Temel DEMİRER

TOPLUMSAL HAFIZAYA KATKI, GELECEĞİN YOLUNU AÇAR[*]

Temel DEMİRER
  09-07-2024 11:36:00

TEMEL DEMİRER

 

"Bunca yıl

sönmemiş umudum,

nisan değilse mayıs,

perşembe değilse pazar."[1]

 

Sendikal faaliyetlerini, "Kolayca amacına varan bir grev insanlara nasıl örgütlenileceğini, nasıl beraberce çalışılacağını öğretmez. Grevin serti iyidir. Biz, insanların hep beraber çalıştıkları zaman ne kadar kuvvetli olabildiklerini kendi gözleriyle görmelerini istiyoruz,"[2] diye tarif edenlerden ve en önemlisi de "Hiç tevazu göstermeden söylüyorum, yaşamımı onur ve dürüstlük üzerine kurguladım"... "Özeleştirimi de yapıyorum, birçok insandan özür diliyorum" (s.508) diyenlerdendir Müslüm Şahin (abim).

Yaşadıklarına dair anı ve değerlendirmelerini topladığı 'Bir Zamanlar DİSK Vardı' başlıklı[3] çalışmasını; "Her koşulda direnen iki devrimci sendikacı büyüğüm; Kemal Türkler ve Abdullah Baştürk'ün anısına" (s.5) ithaf ederken; Sigmund Freud'ün, "Bir gün dönüp geçmişe baktığınızda, mücadelelerle geçen yılların hayatınızın en güzel yılları olduğunu fark edeceksiniz," (s.6) notunu da düşüp ekliyor:

"Biliyorum ki bu kitabın bazı bölümleri, bazı kişi ve çevrelerce tartışma yaratacaktır... Kitabı okuyanlar düşüncelerini, eleştirilerini, kızgınlıklarını e-mail adresime gönderirlerse içeriği ne olursa olsun, küfür bile olsa, ikinci baskı yaparak yayınlayacağım." (s.19)

* * * * *

Müslüm Şahin, kimilerinin "uvriyerist" diyebileceği denli sınıf siyasetinden yanadır.

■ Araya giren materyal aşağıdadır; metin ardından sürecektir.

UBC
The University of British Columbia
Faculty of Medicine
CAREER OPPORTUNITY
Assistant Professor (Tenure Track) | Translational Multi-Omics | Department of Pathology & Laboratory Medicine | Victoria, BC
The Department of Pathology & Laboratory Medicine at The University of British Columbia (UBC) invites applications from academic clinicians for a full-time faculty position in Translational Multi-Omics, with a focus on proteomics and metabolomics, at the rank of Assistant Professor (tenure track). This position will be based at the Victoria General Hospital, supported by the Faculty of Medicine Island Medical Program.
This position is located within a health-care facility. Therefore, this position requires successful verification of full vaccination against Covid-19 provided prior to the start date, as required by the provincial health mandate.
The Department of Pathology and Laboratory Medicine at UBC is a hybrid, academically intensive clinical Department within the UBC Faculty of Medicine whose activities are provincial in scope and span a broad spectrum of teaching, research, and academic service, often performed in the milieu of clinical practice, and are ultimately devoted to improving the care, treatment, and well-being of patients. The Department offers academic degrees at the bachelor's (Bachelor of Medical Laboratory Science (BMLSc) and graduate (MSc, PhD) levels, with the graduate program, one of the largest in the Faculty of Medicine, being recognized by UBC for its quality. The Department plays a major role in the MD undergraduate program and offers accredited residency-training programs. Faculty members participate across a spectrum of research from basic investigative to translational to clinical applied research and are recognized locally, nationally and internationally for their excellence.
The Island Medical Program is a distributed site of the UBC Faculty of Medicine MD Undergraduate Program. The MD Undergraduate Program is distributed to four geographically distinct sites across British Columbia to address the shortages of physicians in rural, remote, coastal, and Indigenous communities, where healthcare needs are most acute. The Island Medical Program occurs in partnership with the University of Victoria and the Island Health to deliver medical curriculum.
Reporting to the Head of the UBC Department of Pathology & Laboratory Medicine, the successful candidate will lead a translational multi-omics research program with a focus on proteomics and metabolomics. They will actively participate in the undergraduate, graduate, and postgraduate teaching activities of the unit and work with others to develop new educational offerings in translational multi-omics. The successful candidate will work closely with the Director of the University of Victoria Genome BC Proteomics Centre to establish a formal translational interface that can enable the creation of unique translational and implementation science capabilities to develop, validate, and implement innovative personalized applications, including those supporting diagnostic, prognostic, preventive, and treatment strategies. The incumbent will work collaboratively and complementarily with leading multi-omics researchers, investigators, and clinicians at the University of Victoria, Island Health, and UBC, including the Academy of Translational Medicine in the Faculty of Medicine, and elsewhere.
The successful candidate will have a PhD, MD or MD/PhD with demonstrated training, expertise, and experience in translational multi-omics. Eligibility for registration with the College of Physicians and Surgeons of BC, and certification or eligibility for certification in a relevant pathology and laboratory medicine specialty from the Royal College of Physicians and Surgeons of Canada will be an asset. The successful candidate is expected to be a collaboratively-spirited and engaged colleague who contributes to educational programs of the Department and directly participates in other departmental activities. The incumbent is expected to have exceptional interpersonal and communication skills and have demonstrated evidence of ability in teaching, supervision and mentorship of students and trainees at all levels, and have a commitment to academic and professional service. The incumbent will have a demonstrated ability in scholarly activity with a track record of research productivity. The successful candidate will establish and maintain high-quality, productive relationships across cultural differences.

İşçi sınıfının tarihsel devrimciliğinin kapitalist sistemin doğasından kaynaklandığını; sınıfın yaşamak için emek gücünden başka bir şeye sahip olmadığının, yani üretim aracına sahip olmamasından ya da mülksüz bir sınıf olmasından kaynaklandığının altını çizenlerdendir.

O sendikal mücadeleyi bu açıdan kavrar; Uluslararası Sendikalar Konfederasyonu'nun (ITUC) 2023 'Küresel Haklar Endeksi Raporu'na göre, Türkiye, 148 ülkede işçiler için en kötü 10 ülkeden birisi[4] olsa da... Ya da belki de tam bu nedenle!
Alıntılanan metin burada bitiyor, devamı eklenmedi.